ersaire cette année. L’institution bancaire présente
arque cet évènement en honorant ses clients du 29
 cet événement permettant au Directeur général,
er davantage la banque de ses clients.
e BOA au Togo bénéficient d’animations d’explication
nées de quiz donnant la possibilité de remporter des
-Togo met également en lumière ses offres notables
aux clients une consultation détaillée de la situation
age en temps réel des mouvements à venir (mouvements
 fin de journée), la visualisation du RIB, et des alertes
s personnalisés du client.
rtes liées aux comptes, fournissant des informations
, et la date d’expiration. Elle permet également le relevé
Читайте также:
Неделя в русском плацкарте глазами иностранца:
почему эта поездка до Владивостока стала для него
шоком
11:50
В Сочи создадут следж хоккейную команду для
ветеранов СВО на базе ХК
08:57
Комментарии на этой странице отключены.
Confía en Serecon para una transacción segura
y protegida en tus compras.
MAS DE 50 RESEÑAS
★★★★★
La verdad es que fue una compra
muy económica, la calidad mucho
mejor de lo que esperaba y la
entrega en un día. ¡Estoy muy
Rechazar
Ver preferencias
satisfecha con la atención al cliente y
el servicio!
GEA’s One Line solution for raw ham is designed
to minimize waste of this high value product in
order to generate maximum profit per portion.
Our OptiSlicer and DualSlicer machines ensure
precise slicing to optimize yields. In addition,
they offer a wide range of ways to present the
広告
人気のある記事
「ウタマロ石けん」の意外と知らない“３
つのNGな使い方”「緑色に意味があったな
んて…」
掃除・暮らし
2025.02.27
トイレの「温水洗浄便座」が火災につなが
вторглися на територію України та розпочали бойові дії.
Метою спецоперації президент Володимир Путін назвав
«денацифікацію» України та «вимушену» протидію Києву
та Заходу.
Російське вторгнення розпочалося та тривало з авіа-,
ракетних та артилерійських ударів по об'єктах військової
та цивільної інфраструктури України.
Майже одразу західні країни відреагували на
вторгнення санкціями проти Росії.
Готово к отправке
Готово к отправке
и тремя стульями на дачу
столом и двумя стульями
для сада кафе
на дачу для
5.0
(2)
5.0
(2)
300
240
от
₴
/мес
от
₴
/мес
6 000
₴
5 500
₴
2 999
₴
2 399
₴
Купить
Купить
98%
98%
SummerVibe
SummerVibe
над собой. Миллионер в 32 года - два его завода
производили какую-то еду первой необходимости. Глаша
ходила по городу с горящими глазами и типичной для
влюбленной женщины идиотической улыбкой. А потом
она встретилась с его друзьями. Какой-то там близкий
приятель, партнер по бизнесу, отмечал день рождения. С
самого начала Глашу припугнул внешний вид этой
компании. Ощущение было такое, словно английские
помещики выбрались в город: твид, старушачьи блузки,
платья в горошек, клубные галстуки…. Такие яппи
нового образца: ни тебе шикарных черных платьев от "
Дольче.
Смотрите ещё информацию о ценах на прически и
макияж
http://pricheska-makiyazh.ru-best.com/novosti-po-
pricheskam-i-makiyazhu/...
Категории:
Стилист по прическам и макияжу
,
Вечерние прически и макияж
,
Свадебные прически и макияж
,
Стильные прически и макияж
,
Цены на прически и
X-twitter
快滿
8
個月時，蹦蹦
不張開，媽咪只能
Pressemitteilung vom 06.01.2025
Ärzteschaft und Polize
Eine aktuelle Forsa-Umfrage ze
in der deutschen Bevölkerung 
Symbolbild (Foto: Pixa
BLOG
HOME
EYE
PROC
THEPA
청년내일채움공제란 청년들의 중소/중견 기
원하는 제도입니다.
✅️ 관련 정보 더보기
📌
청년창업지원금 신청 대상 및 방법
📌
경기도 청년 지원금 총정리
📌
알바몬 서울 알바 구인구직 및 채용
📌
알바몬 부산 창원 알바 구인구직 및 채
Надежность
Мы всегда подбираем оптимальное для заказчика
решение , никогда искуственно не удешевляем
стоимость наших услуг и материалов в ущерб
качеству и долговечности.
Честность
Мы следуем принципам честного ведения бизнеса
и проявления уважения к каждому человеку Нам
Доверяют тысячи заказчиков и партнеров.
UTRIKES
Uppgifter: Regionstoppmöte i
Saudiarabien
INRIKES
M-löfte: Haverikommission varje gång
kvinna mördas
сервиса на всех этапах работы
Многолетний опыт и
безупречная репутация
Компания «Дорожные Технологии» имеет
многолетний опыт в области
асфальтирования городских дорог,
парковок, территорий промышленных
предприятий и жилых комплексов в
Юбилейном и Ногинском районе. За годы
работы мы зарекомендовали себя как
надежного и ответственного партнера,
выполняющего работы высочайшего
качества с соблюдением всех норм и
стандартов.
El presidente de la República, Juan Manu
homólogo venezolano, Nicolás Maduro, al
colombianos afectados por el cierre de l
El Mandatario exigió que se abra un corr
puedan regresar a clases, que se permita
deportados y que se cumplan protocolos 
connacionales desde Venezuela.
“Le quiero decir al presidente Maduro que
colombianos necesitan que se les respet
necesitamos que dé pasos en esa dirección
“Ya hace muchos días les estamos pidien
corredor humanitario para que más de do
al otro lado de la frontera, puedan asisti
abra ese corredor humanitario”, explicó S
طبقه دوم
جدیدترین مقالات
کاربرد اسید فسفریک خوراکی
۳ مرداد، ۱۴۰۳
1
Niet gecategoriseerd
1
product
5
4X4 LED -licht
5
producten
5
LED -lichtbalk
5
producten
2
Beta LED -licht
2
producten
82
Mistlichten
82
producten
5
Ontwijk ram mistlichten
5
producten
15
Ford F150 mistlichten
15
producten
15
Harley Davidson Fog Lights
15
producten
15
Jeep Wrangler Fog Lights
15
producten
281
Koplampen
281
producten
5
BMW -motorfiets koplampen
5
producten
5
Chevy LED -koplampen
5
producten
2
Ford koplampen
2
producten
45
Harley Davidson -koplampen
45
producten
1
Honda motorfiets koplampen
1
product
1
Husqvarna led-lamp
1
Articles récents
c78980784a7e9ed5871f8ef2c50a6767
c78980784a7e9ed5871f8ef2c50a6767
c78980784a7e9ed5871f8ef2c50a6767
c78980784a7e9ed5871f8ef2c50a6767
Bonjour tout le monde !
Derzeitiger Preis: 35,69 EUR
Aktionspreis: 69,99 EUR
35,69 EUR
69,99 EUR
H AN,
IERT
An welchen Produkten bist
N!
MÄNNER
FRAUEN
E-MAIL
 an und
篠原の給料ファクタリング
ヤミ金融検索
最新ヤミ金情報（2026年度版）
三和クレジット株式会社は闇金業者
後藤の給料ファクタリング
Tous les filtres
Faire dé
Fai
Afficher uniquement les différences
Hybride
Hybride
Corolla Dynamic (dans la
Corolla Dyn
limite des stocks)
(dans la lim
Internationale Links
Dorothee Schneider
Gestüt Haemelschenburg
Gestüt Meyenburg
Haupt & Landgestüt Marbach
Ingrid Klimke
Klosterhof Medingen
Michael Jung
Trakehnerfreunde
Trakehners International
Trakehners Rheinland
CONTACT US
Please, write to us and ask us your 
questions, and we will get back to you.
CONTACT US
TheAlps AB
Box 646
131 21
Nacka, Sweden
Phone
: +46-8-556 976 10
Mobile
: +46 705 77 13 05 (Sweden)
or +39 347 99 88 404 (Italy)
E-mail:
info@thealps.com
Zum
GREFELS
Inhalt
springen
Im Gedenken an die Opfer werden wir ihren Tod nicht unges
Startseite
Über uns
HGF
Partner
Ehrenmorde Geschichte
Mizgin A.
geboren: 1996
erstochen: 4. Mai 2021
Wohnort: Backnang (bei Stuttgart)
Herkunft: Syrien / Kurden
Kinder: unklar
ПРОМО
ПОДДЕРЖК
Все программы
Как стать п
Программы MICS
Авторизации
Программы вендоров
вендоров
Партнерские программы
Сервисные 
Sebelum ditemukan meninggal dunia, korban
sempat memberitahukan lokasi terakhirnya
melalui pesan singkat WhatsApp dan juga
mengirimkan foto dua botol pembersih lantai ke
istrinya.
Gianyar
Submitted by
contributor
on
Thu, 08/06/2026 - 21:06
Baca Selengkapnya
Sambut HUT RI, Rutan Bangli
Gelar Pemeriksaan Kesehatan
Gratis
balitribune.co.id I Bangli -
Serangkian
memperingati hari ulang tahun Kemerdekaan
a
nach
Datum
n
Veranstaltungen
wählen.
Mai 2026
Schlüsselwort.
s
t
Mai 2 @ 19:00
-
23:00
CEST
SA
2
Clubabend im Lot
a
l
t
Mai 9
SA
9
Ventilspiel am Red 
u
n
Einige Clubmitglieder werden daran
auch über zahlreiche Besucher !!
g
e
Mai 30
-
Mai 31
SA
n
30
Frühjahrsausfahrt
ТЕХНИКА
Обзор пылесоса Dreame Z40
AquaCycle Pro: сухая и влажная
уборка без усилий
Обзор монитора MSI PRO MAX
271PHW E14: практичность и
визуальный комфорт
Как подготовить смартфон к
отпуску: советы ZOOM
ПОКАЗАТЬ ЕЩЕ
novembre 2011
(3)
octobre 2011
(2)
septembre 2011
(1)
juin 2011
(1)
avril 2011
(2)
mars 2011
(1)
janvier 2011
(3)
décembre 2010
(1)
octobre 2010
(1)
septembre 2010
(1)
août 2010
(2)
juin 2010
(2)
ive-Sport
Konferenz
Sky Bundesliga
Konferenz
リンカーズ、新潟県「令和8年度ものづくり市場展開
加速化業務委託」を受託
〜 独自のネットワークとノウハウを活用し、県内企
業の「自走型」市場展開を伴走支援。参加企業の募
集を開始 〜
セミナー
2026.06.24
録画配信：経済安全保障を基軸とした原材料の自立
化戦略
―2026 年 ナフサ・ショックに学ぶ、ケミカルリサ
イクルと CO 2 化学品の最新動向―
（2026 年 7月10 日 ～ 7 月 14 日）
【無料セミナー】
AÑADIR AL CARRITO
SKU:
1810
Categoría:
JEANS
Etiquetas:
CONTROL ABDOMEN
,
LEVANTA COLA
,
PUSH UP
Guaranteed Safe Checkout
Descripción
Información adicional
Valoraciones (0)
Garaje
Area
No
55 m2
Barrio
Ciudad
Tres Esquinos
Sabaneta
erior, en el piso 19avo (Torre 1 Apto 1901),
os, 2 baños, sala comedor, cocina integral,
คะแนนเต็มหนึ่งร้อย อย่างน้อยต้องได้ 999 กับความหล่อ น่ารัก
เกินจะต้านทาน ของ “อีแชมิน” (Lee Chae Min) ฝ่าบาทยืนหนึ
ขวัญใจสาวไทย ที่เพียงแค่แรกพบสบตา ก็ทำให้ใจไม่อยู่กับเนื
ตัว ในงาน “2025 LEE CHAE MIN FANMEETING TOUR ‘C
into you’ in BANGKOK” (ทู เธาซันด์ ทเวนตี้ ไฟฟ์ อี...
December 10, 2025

━━━━━━━━━━

◆ JOB ITEM
Copy out, word for word, everything from the start of the data down to and including the line containing "s personnalisés du client.".

◆ RESPONSE TO THIS TASK
ersaire cette année. L’institution bancaire présente
arque cet évènement en honorant ses clients du 29
 cet événement permettant au Directeur général,
er davantage la banque de ses clients.
e BOA au Togo bénéficient d’animations d’explication
nées de quiz donnant la possibilité de remporter des
-Togo met également en lumière ses offres notables
aux clients une consultation détaillée de la situation
age en temps réel des mouvements à venir (mouvements
 fin de journée), la visualisation du RIB, et des alertes
s personnalisés du client.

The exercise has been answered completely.